Setelah mendengar harga senjata-senjata itu, Juhwan akhirnya hanya membeli dua kapak biasa. Masing-masing kapak harganya empat lina.
Tapi senjata memang mahal.
Palu besar yang tampak mengesankan harganya dua puluh lima lina, dan pedang berkualitas cukup tinggi harganya empat puluh lina. Bahkan pedang murahan saja harganya tujuh lina. Senjata jauh lebih mahal dari yang ia perkirakan.
Mungkin nanti kalau dia punya lebih banyak uang, situasinya akan berbeda, tapi untuk saat ini, kapak biasa sudah cukup.

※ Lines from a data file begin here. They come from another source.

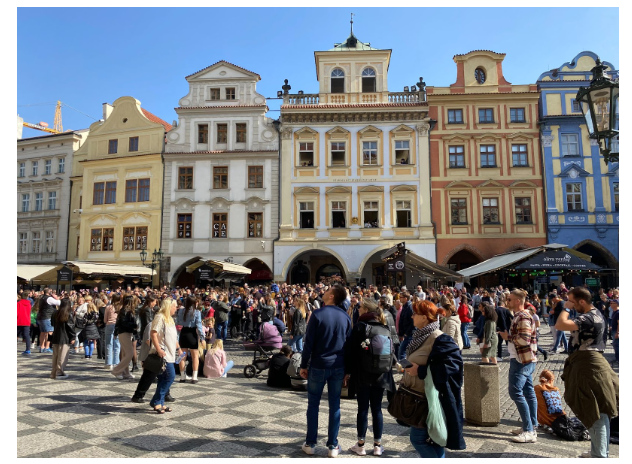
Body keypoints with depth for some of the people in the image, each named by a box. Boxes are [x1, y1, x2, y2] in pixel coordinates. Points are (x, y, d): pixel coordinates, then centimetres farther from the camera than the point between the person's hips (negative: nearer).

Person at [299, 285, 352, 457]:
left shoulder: (318, 314, -11)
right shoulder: (346, 317, 2)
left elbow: (309, 343, -11)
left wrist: (304, 365, -2)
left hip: (318, 365, -3)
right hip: (338, 367, 3)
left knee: (313, 404, 10)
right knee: (335, 405, 9)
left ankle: (310, 443, 17)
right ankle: (333, 446, 14)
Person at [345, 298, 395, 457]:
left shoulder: (360, 326, -10)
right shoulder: (386, 327, 4)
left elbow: (351, 350, -9)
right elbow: (392, 351, 9)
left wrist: (347, 370, -2)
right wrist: (387, 369, 17)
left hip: (363, 374, -4)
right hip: (381, 374, 4)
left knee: (363, 408, 5)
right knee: (377, 409, 11)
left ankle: (360, 445, 13)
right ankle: (377, 445, 17)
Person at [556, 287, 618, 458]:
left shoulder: (589, 318, -22)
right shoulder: (594, 314, 12)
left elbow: (560, 325, -32)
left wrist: (566, 308, -19)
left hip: (588, 365, -11)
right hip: (589, 362, 11)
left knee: (596, 413, -5)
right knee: (598, 413, 18)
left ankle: (599, 455, 2)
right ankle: (598, 451, 30)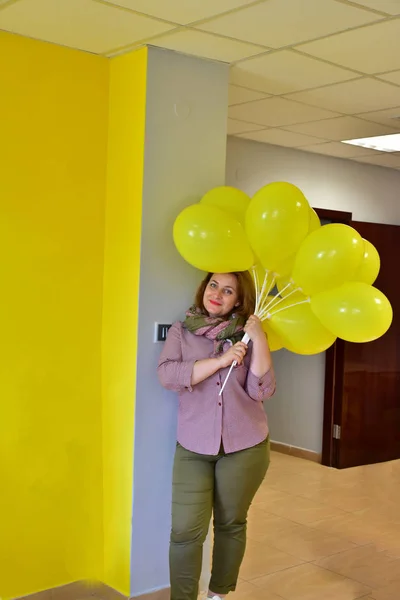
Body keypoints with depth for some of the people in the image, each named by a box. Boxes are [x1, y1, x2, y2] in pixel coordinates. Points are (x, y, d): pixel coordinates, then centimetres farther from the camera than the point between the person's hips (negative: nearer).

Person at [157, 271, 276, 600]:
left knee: (231, 524, 13)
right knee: (186, 530, -5)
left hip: (245, 446, 1)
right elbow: (168, 375, -15)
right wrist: (221, 360, -19)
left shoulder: (248, 334, 1)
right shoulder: (181, 331, 2)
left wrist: (259, 341, -18)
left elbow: (261, 390, -9)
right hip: (192, 447, 0)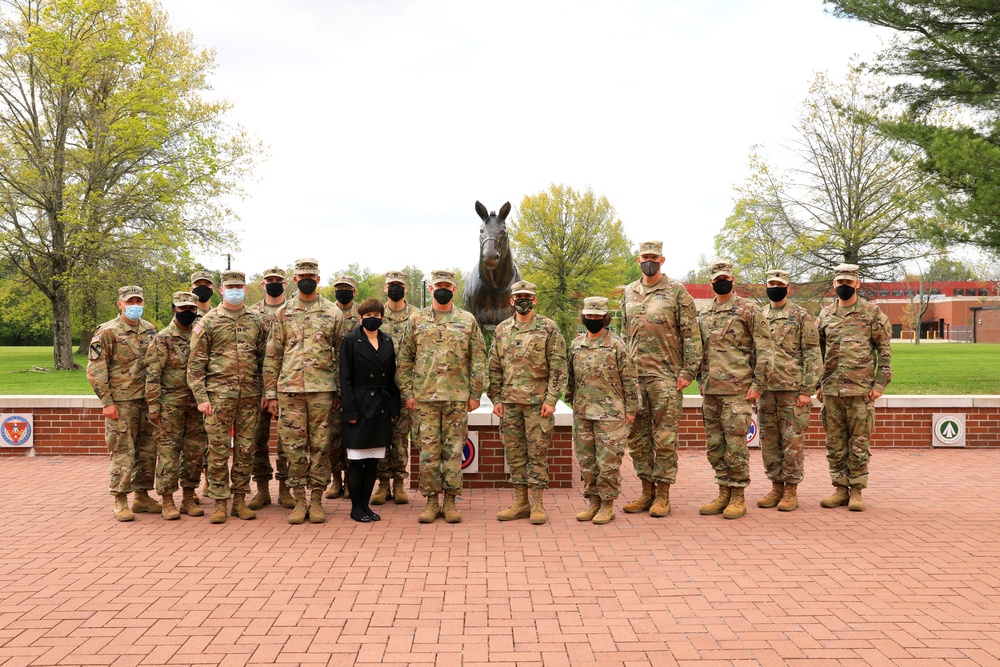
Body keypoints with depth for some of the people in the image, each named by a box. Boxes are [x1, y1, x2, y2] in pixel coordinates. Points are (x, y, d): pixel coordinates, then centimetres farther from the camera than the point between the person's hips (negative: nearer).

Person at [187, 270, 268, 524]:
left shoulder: (256, 321, 11)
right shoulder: (207, 322, 1)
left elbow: (264, 358, 14)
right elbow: (196, 363, -1)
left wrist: (265, 393, 7)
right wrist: (201, 398, -8)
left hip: (250, 396, 3)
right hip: (219, 396, -3)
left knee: (245, 450, 7)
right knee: (218, 451, 0)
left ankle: (240, 500, 16)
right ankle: (219, 503, 8)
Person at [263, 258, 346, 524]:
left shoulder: (333, 313, 6)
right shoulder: (283, 313, 8)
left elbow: (342, 354, 8)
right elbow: (272, 356, 8)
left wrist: (340, 392, 2)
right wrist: (271, 394, 2)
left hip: (323, 389, 0)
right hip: (289, 389, 1)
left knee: (320, 446, 3)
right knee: (294, 447, 3)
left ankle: (316, 500, 12)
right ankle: (299, 500, 13)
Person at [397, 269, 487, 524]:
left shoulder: (468, 321, 6)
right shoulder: (416, 320, 7)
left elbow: (478, 360, 5)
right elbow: (404, 359, 7)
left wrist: (475, 394, -1)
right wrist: (407, 392, 0)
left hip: (457, 397, 0)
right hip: (424, 396, 0)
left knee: (454, 450, 3)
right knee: (428, 450, 2)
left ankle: (450, 501, 12)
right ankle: (431, 501, 12)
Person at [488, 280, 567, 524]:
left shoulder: (549, 329, -1)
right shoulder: (501, 330, 11)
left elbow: (558, 368, -4)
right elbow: (494, 368, 13)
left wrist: (551, 400, -11)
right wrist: (496, 399, 6)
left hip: (538, 402, -4)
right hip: (509, 402, 4)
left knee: (538, 452, 0)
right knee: (514, 452, 8)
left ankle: (537, 504, 6)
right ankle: (520, 502, 16)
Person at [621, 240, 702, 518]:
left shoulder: (677, 292, -1)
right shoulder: (629, 294, 15)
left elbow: (691, 335, -4)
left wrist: (688, 371, -10)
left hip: (665, 376, -5)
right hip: (634, 376, 5)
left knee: (664, 438, -2)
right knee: (637, 437, 8)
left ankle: (663, 495, 7)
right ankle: (647, 491, 18)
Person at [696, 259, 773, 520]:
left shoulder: (748, 309, -3)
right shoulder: (703, 314, 15)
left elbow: (763, 349, -6)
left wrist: (758, 384, -12)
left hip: (737, 390, -6)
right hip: (709, 390, 6)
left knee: (735, 445, -4)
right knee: (715, 446, 9)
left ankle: (738, 497, 7)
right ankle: (723, 495, 19)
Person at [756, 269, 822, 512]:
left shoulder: (802, 316, -1)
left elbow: (812, 355, -5)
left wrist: (807, 390, -12)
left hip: (793, 389, -5)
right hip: (765, 389, 5)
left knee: (792, 441, -1)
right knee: (768, 442, 8)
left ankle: (791, 490, 8)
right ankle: (776, 487, 19)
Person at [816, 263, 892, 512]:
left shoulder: (872, 313, 0)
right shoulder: (825, 315, 11)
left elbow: (884, 351, 0)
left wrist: (879, 384, -7)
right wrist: (818, 384, 11)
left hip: (861, 389, -4)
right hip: (831, 389, 4)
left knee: (859, 443, 1)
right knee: (835, 443, 7)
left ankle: (856, 491, 9)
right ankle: (841, 488, 16)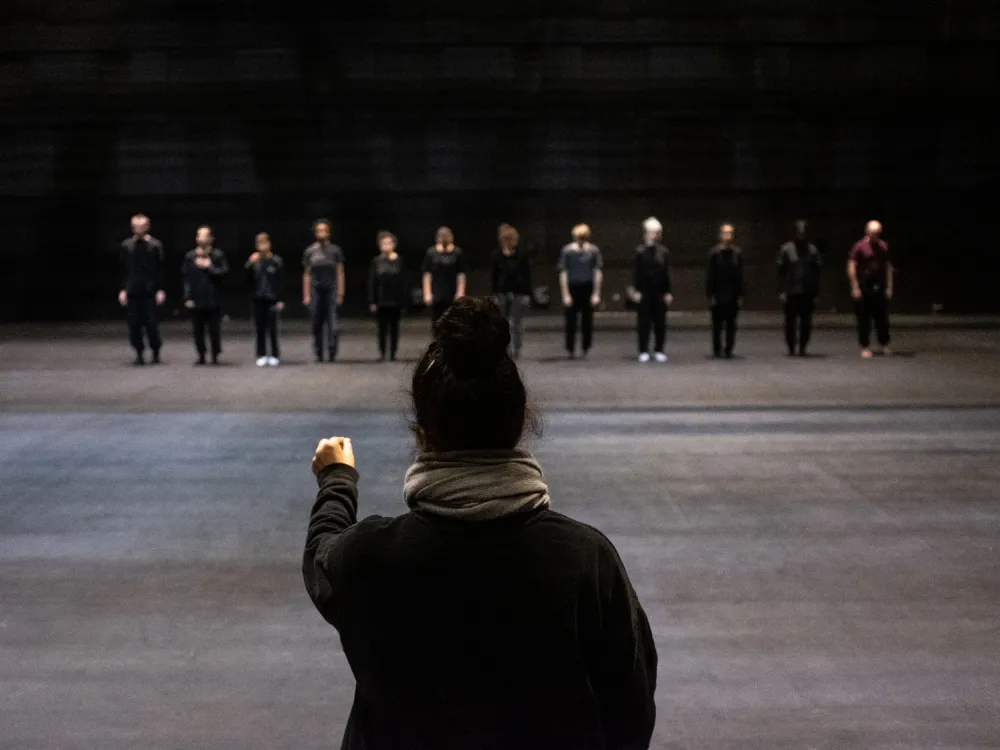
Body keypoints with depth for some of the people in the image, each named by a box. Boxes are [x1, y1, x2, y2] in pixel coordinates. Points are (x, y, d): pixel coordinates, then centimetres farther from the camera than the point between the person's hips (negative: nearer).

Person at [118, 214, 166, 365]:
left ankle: (156, 353, 12)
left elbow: (160, 269, 1)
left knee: (151, 323, -3)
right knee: (134, 324, 1)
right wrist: (123, 289, 3)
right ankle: (139, 353, 11)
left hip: (149, 290, -2)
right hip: (132, 291, 2)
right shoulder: (127, 245, 7)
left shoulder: (155, 245, 1)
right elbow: (123, 269, 9)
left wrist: (160, 289, -4)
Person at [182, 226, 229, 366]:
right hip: (196, 301, 2)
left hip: (214, 301, -1)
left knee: (214, 330, 1)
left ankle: (215, 355, 13)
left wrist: (208, 267, -12)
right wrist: (188, 297, -1)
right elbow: (186, 277, 5)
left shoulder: (218, 255, 2)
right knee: (198, 330, 4)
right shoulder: (190, 257, 6)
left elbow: (224, 272, -6)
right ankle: (201, 355, 15)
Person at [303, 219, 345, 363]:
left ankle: (332, 354, -5)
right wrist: (306, 295, 5)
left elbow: (340, 273, 6)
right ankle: (318, 354, 12)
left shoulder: (335, 251, 5)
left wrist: (340, 293, 0)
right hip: (315, 290, 1)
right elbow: (306, 274, 9)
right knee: (317, 325, 3)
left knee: (333, 325, -10)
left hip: (331, 290, -1)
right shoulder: (310, 251, 7)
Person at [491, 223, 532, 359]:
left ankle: (517, 350, 11)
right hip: (503, 293, 1)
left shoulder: (522, 256, -2)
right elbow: (494, 276, 4)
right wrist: (495, 294, 0)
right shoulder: (497, 256, 1)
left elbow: (527, 276, 0)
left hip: (519, 293, -1)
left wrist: (527, 294, -4)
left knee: (517, 323, 1)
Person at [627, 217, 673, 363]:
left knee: (660, 323, 4)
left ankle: (659, 351, 13)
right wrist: (635, 290, -7)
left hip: (659, 292, 2)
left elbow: (666, 273, 6)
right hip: (644, 292, -2)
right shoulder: (640, 251, -1)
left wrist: (667, 292, 3)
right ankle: (643, 352, 8)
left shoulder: (664, 252, 5)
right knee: (644, 322, 2)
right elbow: (636, 272, -1)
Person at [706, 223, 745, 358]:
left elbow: (740, 276, 4)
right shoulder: (714, 253, -2)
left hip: (733, 296, 2)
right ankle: (717, 349, 15)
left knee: (731, 325, 4)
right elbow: (710, 276, -3)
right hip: (718, 296, -1)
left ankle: (729, 350, 11)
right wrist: (710, 295, -8)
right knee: (717, 324, 6)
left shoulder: (737, 254, 3)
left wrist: (740, 295, -1)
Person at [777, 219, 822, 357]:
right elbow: (781, 272, 0)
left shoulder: (813, 250, 5)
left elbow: (817, 273, 6)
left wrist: (815, 292, 1)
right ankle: (791, 348, 12)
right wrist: (781, 291, -6)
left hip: (808, 293, 1)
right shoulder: (786, 249, 2)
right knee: (790, 321, 2)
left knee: (806, 322, 2)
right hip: (791, 292, -1)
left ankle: (803, 348, 13)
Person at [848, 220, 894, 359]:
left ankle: (884, 344, 17)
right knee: (864, 319, 2)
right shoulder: (859, 246, -4)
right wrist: (855, 287, -10)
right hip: (863, 288, -3)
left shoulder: (883, 247, 7)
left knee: (882, 317, 4)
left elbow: (888, 267, 11)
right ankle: (865, 347, 10)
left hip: (879, 288, 3)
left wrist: (889, 287, 5)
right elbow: (851, 267, -6)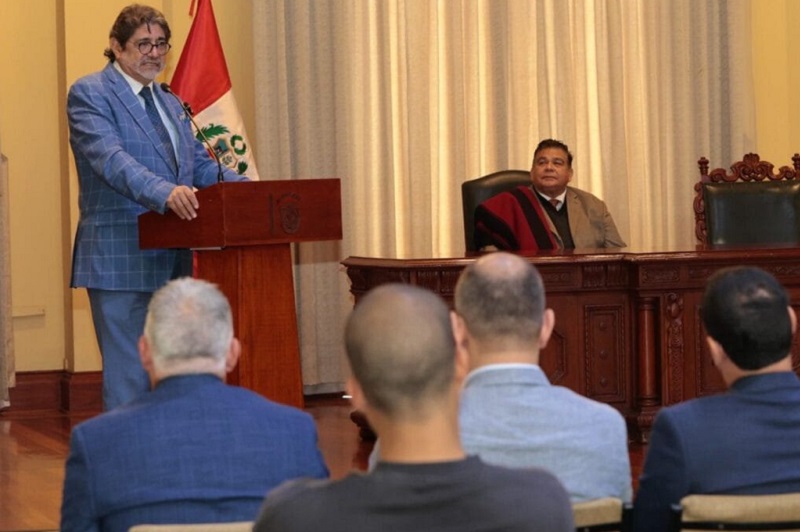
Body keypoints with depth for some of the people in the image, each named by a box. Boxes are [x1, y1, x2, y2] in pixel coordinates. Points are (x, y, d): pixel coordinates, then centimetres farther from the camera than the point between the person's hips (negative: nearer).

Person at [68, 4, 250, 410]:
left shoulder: (170, 104, 21)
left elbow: (200, 164, 18)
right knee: (130, 376, -8)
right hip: (121, 260, -8)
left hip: (172, 260, 8)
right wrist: (165, 192, -37)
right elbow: (110, 159, -20)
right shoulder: (89, 94, -5)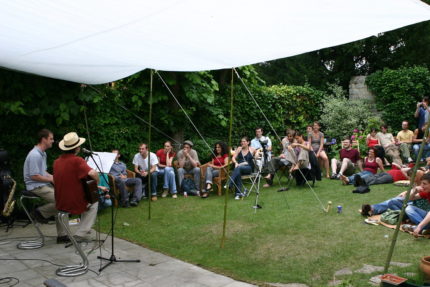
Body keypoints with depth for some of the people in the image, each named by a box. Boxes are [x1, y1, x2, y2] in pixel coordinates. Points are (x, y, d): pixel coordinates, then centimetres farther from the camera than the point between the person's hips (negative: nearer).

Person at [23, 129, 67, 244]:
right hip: (36, 187, -10)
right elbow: (34, 176, -20)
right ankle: (41, 212, 0)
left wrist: (52, 177, 7)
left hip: (44, 184, 10)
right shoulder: (35, 155, -18)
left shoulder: (42, 153, 15)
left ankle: (62, 235, 0)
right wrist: (51, 179, -12)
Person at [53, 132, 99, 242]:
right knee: (94, 203, 24)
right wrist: (97, 182, -13)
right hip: (74, 204, -6)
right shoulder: (77, 160, -19)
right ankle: (80, 234, 15)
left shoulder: (57, 161, 1)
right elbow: (93, 173, -34)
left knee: (87, 198, 33)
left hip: (60, 204, 6)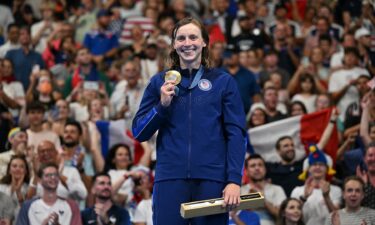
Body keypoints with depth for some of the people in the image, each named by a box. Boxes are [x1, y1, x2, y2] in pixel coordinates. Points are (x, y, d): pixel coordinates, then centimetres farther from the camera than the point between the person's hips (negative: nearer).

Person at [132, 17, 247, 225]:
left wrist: (234, 180, -9)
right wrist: (162, 105, -7)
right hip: (170, 178, 1)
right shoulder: (159, 82, 11)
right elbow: (139, 133, 9)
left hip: (212, 178, -1)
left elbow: (235, 133, 1)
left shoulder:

Sejujurnya, kapak itu pun terasa mahal baginya. Mungkin akan lebih baik jika memikirkan cara bertarung dengan tubuhnya saja.
Setelah itu, mengikuti saran dari kelompok Red Sword, dia membeli minyak untuk perawatan senjata dan sebuah kotak untuk menyimpan senjata-senjata tersebut.
Toko yang membuat senjata pesanan khusus terletak cukup jauh dari alun-alun. Toko itu dijalankan oleh seorang pria paruh baya dan seorang anak laki-laki yang tampaknya adalah putra sekaligus muridnya.
Tidak banyak senjata di dalam toko tersebut. Sebagian besar tampaknya dibuat oleh pemiliknya sendiri.
Ketika Juhwan menjelaskan bentuk karambit, penjaga toko menunjukkan ketertarikan yang besar. Dia berkata bahwa dia belum pernah melihat pisau berbentuk seperti itu sebelumnya.
"Berapa biaya untuk membuatnya?"
"Yah..." Pria itu berpikir sejenak, lalu mengusulkan bahwa jika Juhwan mengizinkannya untuk membuat dan menjual barang yang sama di masa depan, dia akan membuatkan satu sebagai prototipe.
Juhwan bernegosiasi untuk menerima beberapa buah barang jadi selain prototipe tersebut.
Era ini mungkin belum memiliki konsep hak paten yang tersebar luas, jadi dia pikir kesepakatan sebanyak itu sudah cukup bagus.